#### DATA LISTING ####

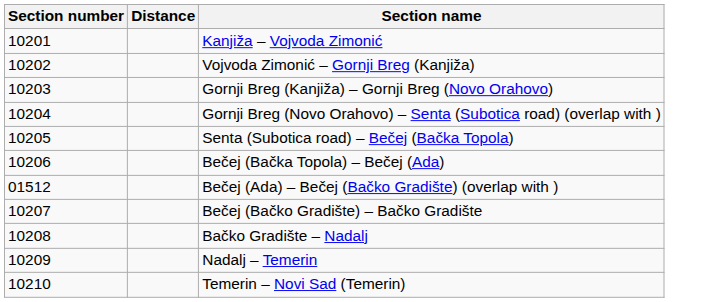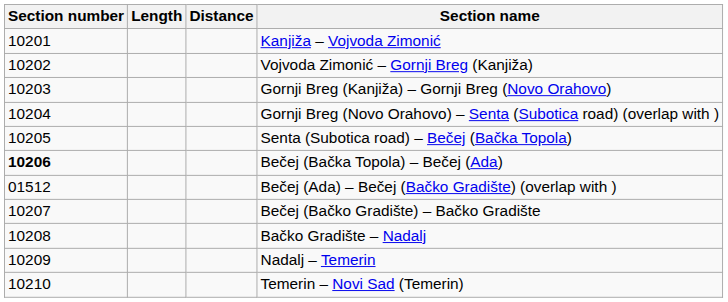+ column: Length
Bečej (Bačka Topola) – Bečej (Ada) | Section number: normal -> bold
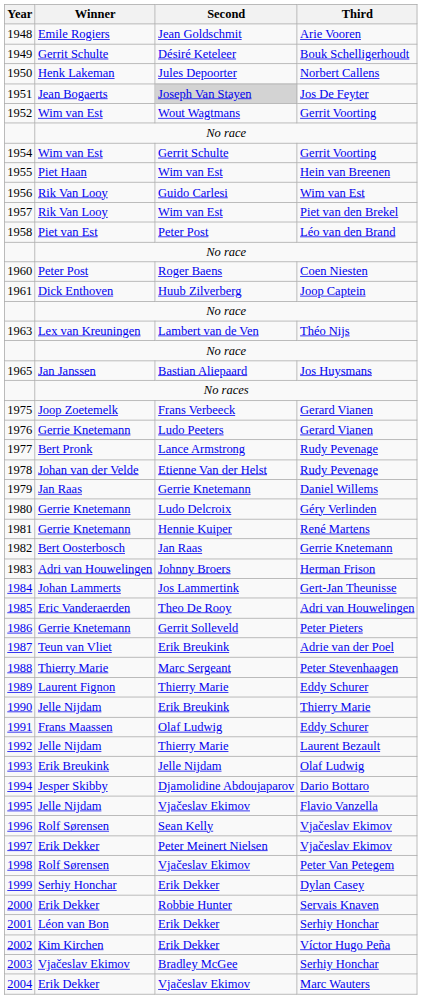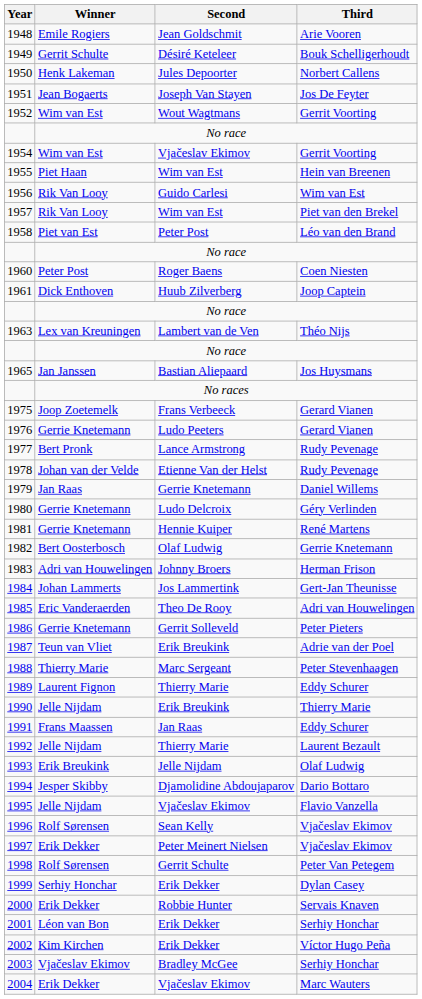1951 | Second: lightgrey background -> no background
1954 | Second: Gerrit Schulte -> Vjačeslav Ekimov
1982 | Second: Jan Raas -> Olaf Ludwig
1991 | Second: Olaf Ludwig -> Jan Raas
1998 | Second: Vjačeslav Ekimov -> Gerrit Schulte
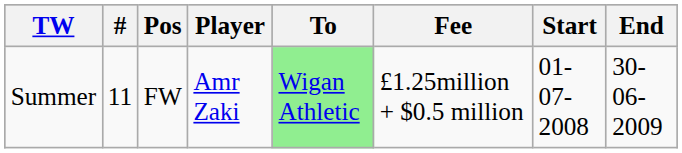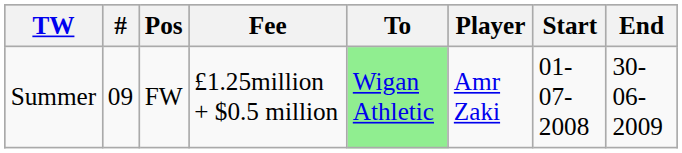columns swapped: Player <-> Fee
Summer | #: 11 -> 09
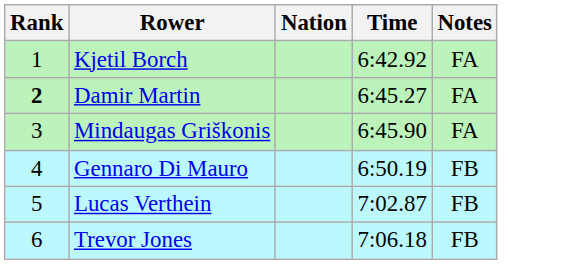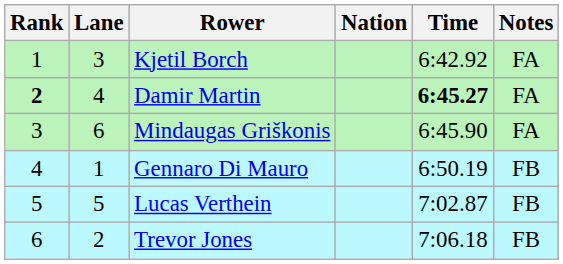+ column: Lane | 3 | 4 | 6 | 1 | 5 | 2
Damir Martin | Time: normal -> bold
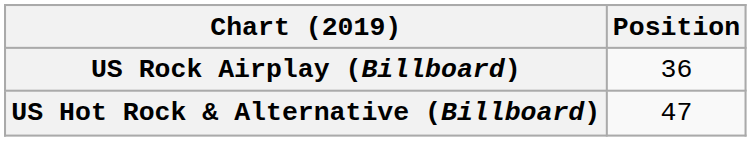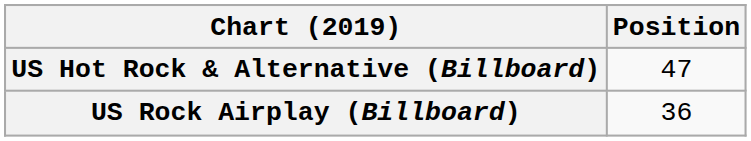rows swapped: US Hot Rock & Alternative (Billboard) <-> US Rock Airplay (Billboard)
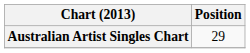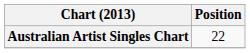Australian Artist Singles Chart | Position: 29 -> 22
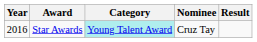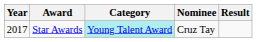Star Awards | Year: 2016 -> 2017
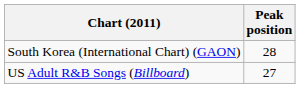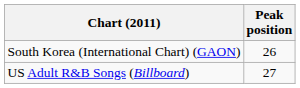South Korea (International Chart) (GAON) | Peak position: 28 -> 26
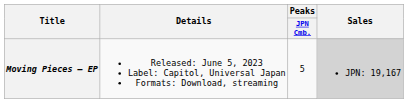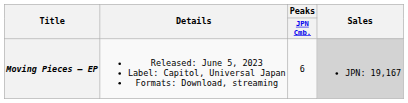Moving Pieces – EP | Peaks / JPN Cmb.: 5 -> 6
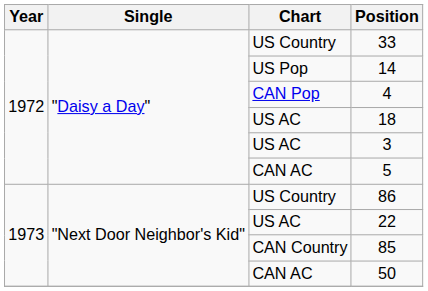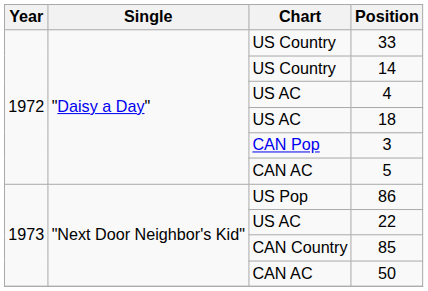14 | Chart: US Pop -> US Country
4 | Chart: CAN Pop -> US AC
3 | Chart: US AC -> CAN Pop
86 | Chart: US Country -> US Pop
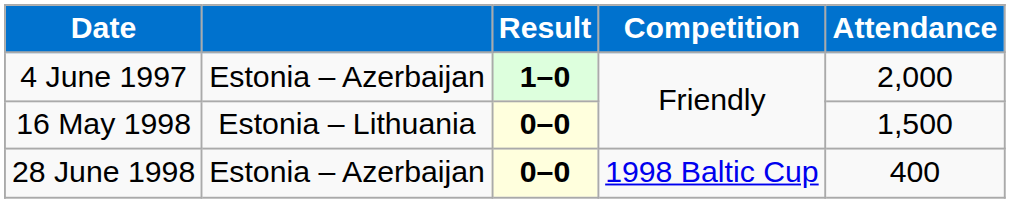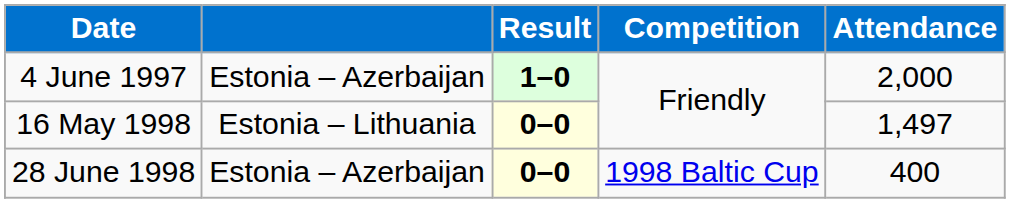16 May 1998 | Attendance: 1,500 -> 1,497
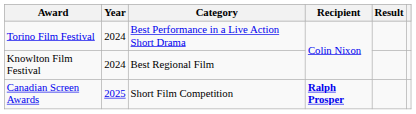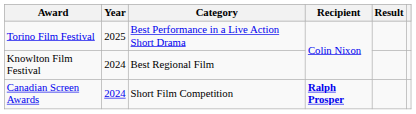Torino Film Festival | Year: 2024 -> 2025
Canadian Screen Awards | Year: 2025 -> 2024
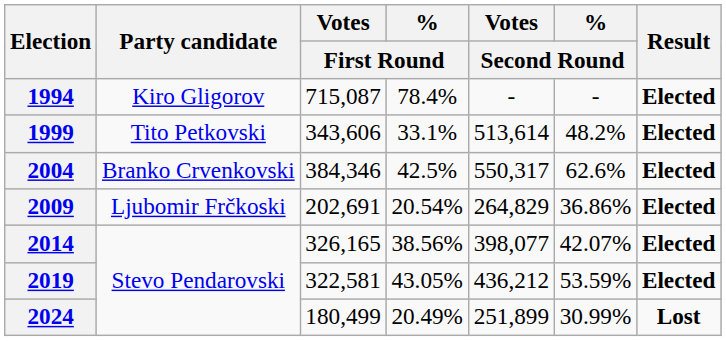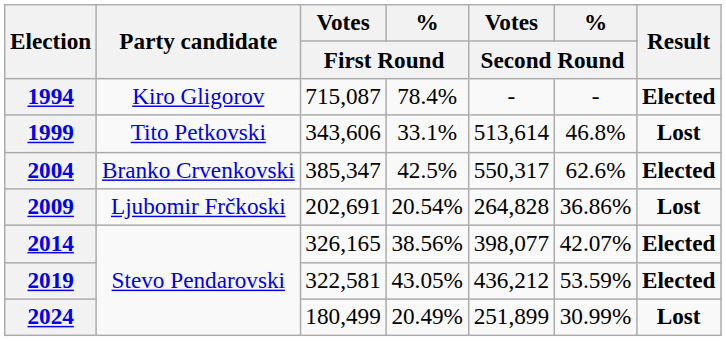1999 | % / Second Round: 48.2% -> 46.8%
1999 | Result: Elected -> Lost
2004 | Votes / First Round: 384,346 -> 385,347
2009 | Votes / Second Round: 264,829 -> 264,828
2009 | Result: Elected -> Lost
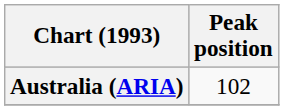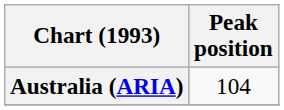Australia (ARIA) | Peak position: 102 -> 104
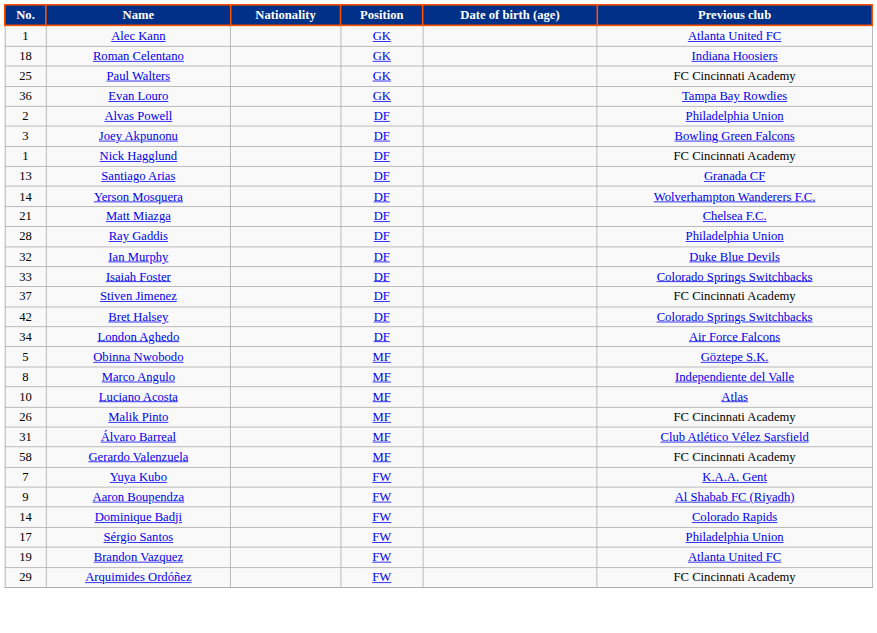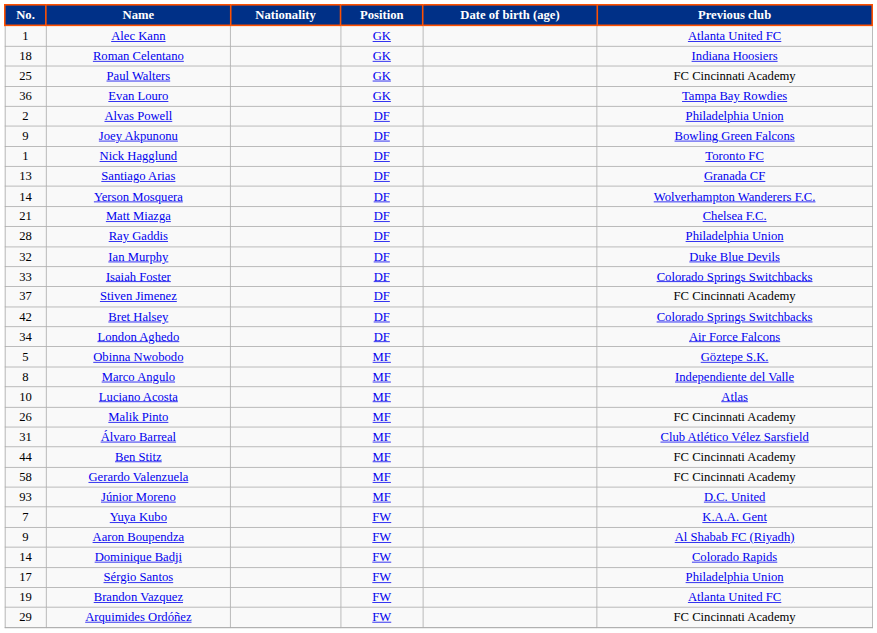Joey Akpunonu | No.: 3 -> 9
Nick Hagglund | Previous club: FC Cincinnati Academy -> Toronto FC
+ row: 44 | Ben Stitz | MF | FC Cincinnati Academy
+ row: 93 | Júnior Moreno | MF | D.C. United
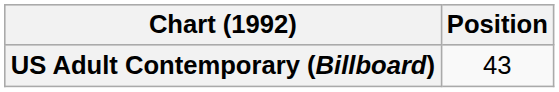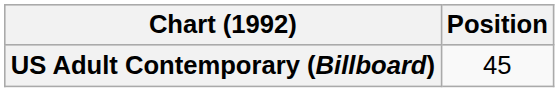US Adult Contemporary (Billboard) | Position: 43 -> 45
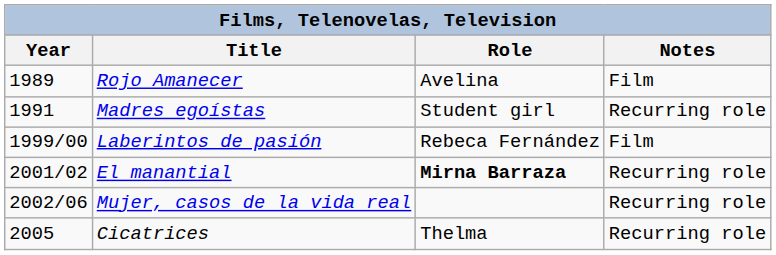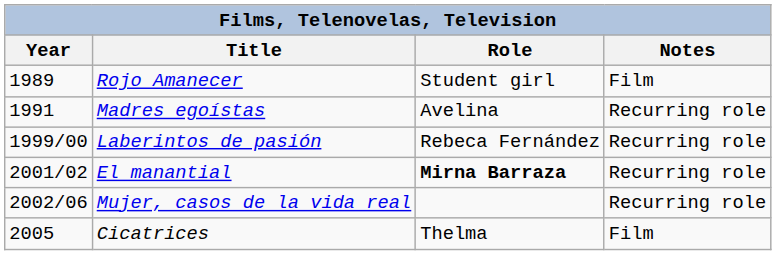Rojo Amanecer | Role: Avelina -> Student girl
Madres egoístas | Role: Student girl -> Avelina
Laberintos de pasión | Notes: Film -> Recurring role
Cicatrices | Notes: Recurring role -> Film
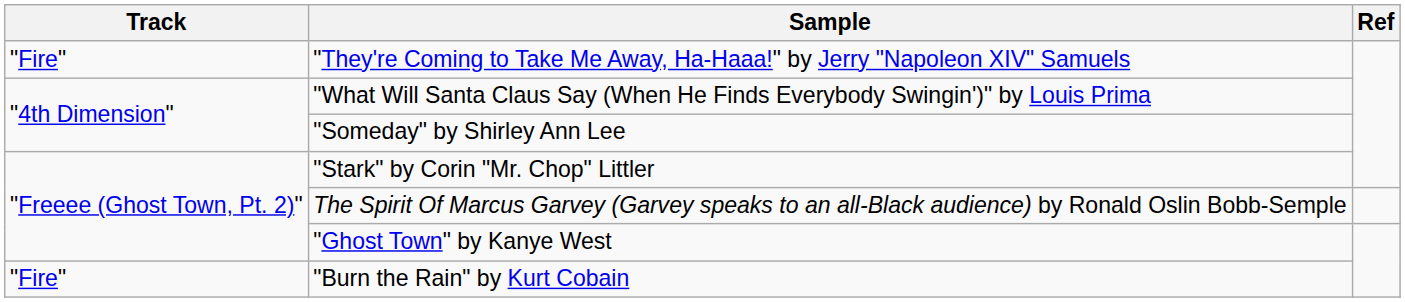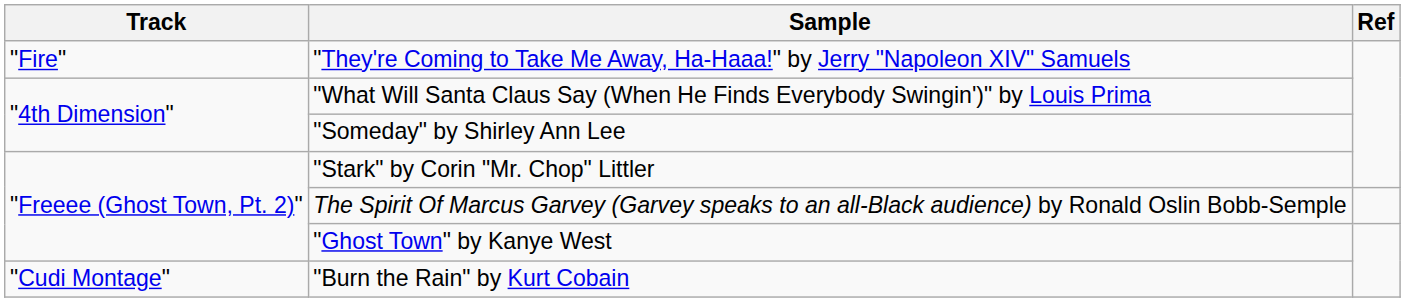"Burn the Rain" by Kurt Cobain | Track: "Fire" -> "Cudi Montage"
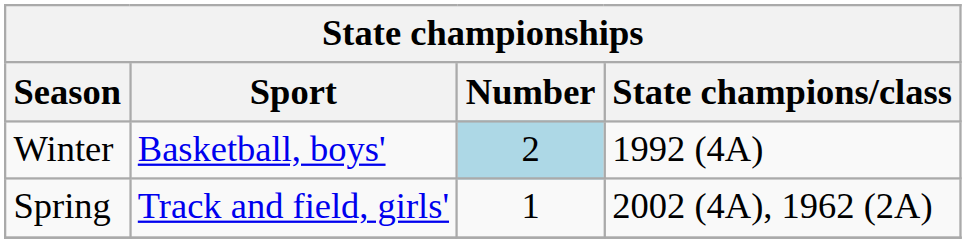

####

◆ **WHAT IS BEING ASKED**
Reproduce all the rows above with "Result" replaced by "Outcome" everywhere and nothing else changed, leaving out the pictures.

◆ **EXERCISE ANSWER**
+ column: Length
Bečej (Bačka Topola) – Bečej (Ada) | Section number: normal -> bold
1951 | Second: lightgrey background -> no background
1954 | Second: Gerrit Schulte -> Vjačeslav Ekimov
1982 | Second: Jan Raas -> Olaf Ludwig
1991 | Second: Olaf Ludwig -> Jan Raas
1998 | Second: Vjačeslav Ekimov -> Gerrit Schulte
columns swapped: Player <-> Fee
Summer | #: 11 -> 09
+ column: Lane | 3 | 4 | 6 | 1 | 5 | 2
Damir Martin | Time: normal -> bold
rows swapped: US Hot Rock & Alternative (Billboard) <-> US Rock Airplay (Billboard)
Australian Artist Singles Chart | Position: 29 -> 22
Star Awards | Year: 2016 -> 2017
South Korea (International Chart) (GAON) | Peak position: 28 -> 26
Moving Pieces – EP | Peaks / JPN Cmb.: 5 -> 6
14 | Chart: US Pop -> US Country
4 | Chart: CAN Pop -> US AC
3 | Chart: US AC -> CAN Pop
86 | Chart: US Country -> US Pop
16 May 1998 | Attendance: 1,500 -> 1,497
Torino Film Festival | Year: 2024 -> 2025
Canadian Screen Awards | Year: 2025 -> 2024
1999 | % / Second Round: 48.2% -> 46.8%
1999 | Outcome: Elected -> Lost
2004 | Votes / First Round: 384,346 -> 385,347
2009 | Votes / Second Round: 264,829 -> 264,828
2009 | Outcome: Elected -> Lost
Australia (ARIA) | Peak position: 102 -> 104
Joey Akpunonu | No.: 3 -> 9
Nick Hagglund | Previous club: FC Cincinnati Academy -> Toronto FC
+ row: 44 | Ben Stitz | MF | FC Cincinnati Academy
+ row: 93 | Júnior Moreno | MF | D.C. United
US Adult Contemporary (Billboard) | Position: 43 -> 45
Rojo Amanecer | Role: Avelina -> Student girl
Madres egoístas | Role: Student girl -> Avelina
Laberintos de pasión | Notes: Film -> Recurring role
Cicatrices | Notes: Recurring role -> Film
"Burn the Rain" by Kurt Cobain | Track: "Fire" -> "Cudi Montage"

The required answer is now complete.